Late period of pregnancy accounts mostly for the second and third trimester of pregnancy. Following are some of the major complications that a woman can encounter during late pregnancy and delivery which are attributed to an older age.

  1. Pre-eclampsia
  2. Amniotic fluid embolism
  3. Obstetric shock
  4. Renal failure
  5. Gestational diabetes
  6. Abruptio placenta
  7. Placenta previa
  8. Low birth weight
  9. Pre-term delivery
  10. Multiple gestation
  11. Fetal demise/death
  12. Labor dystocia and C- Section
  13. Maternal death

Pre-eclampsia

The incidence of pre-eclampsia in the obstetric population is 3-4%, which increase to 5-10% in women above 35 years of age and reaches up to 10% in women 50 and above.

Maternal and fetal morbidity and mortality can be reduced after careful monitoring and management. Since pre-eclampsia is more common in women having hypertension, both gestational and pre-pregnancy hypertension, women of older age are more prone to develop this complication as the risk of hypertension increases with advancing age in both men and women.

Diabetes Mellitus

Risk of diabetes mellitus increases with maternal age. Preexisting Type II diabetes mellitus and gestational diabetes both increase 3-6 times in women 40 years and above when compared with women aged 20 to 29.

The incidence of gestational diabetes in the obstetric population is 3%, increasing to 7 – 12 percent in women above the age of 40, and 20% in women over age 50.

Placental Problems including Abruptio Placenta and Placenta Previa

The prevalence of pathologies like placenta previa and abruptio increases with advancing maternal age. Nulliparous women above 40 have a ten-fold increase in placenta previa when compared to women age 20-29 years.

Perinatal Morbidity – Low Birth Weight and Pre-Term Delivery

Increase in maternal age is associated with low birth weight fetus and pre-term delivery. A study conducted in Sweden concluded that after removing confounders, there was a strong relationship between advanced maternal age and pre-term delivery.

Fetal Death

Studies worldwide consistently showed that women ≥35 are at significantly increased risk of stillbirth compared with younger women. A systematic review and meta-analysis of these studies calculated that mothers above 35 years were associated with a 65% increase in stillbirth compared with younger women.

The relative risk of stillbirth increased with advancing maternal age (i.e., more at age 40 than at 35). The increased risk of stillbirth is most notable after about 37 weeks of gestation.

Neonatal Death

Fetal demise, premature deliveries, stillbirths, pre-term labor, since all these are known complications of advanced maternal age, neonatal death has been observed to be decreased in elderly mothers when compared with younger maternal age. This can be attributed to differences in the underlying factors, including early use of steroids for pre-term delivery, C section and less use of illicit drugs.

Twin Pregnancy

Multiple Gestation (Twin Pregnancy)

Advanced maternal age is associated with multiple or twin pregnancies, which can be due to both, a higher rate of naturally occurring twin pregnancy in older age and a higher rate of use of artificial means to get pregnant in this age population.

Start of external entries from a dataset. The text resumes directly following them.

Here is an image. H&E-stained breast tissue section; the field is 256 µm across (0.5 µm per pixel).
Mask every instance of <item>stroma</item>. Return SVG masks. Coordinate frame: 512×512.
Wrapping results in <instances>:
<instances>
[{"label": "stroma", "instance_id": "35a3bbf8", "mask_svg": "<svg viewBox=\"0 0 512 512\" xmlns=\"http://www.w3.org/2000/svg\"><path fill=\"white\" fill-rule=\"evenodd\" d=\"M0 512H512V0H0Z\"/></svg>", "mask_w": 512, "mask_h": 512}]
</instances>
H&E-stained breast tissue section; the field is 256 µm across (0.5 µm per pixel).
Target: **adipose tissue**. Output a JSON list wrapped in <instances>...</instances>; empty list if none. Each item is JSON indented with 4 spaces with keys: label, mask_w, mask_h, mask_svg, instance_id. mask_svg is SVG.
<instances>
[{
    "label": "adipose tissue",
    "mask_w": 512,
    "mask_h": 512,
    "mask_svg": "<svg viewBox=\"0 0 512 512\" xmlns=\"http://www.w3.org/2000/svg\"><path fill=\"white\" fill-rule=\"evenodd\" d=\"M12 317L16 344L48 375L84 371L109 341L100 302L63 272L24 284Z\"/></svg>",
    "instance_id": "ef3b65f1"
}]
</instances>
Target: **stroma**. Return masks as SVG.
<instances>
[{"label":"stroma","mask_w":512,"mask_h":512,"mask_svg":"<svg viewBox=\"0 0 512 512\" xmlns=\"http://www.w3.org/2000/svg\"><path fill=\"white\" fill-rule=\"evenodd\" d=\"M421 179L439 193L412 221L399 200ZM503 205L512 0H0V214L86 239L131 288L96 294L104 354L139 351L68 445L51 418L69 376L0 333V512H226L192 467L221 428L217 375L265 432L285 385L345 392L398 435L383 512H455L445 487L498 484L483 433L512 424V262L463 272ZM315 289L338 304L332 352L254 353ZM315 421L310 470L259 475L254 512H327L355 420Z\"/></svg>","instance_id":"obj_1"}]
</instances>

In comparison to singleton, twin pregnancy outcomes have been seen to show similar success rates among older women, when compared to the younger women with multiple or twin pregnancies.

Labor and Cesarean Delivery

Ideal gestational age for delivery in women with advanced age is not clear. The studies conducted have shown that women with increasing age have experienced problems in their labor and ended up having a cesarean section.

Reasons for such incidents are controversial though, multiple factors including, medical conditions in advanced maternal age, labor augmentation and fetal malposition are noticed to play a pivot role in labor dystocia.

Maternal Mortality

Older women are at an increased risk of death during pregnancy and delivery. Although the risk is very small in developed countries. In developing countries, maternal mortality is a bigger problem. Based on studies advancing age and parity both have been individual factors in leading to an increased maternal death rate.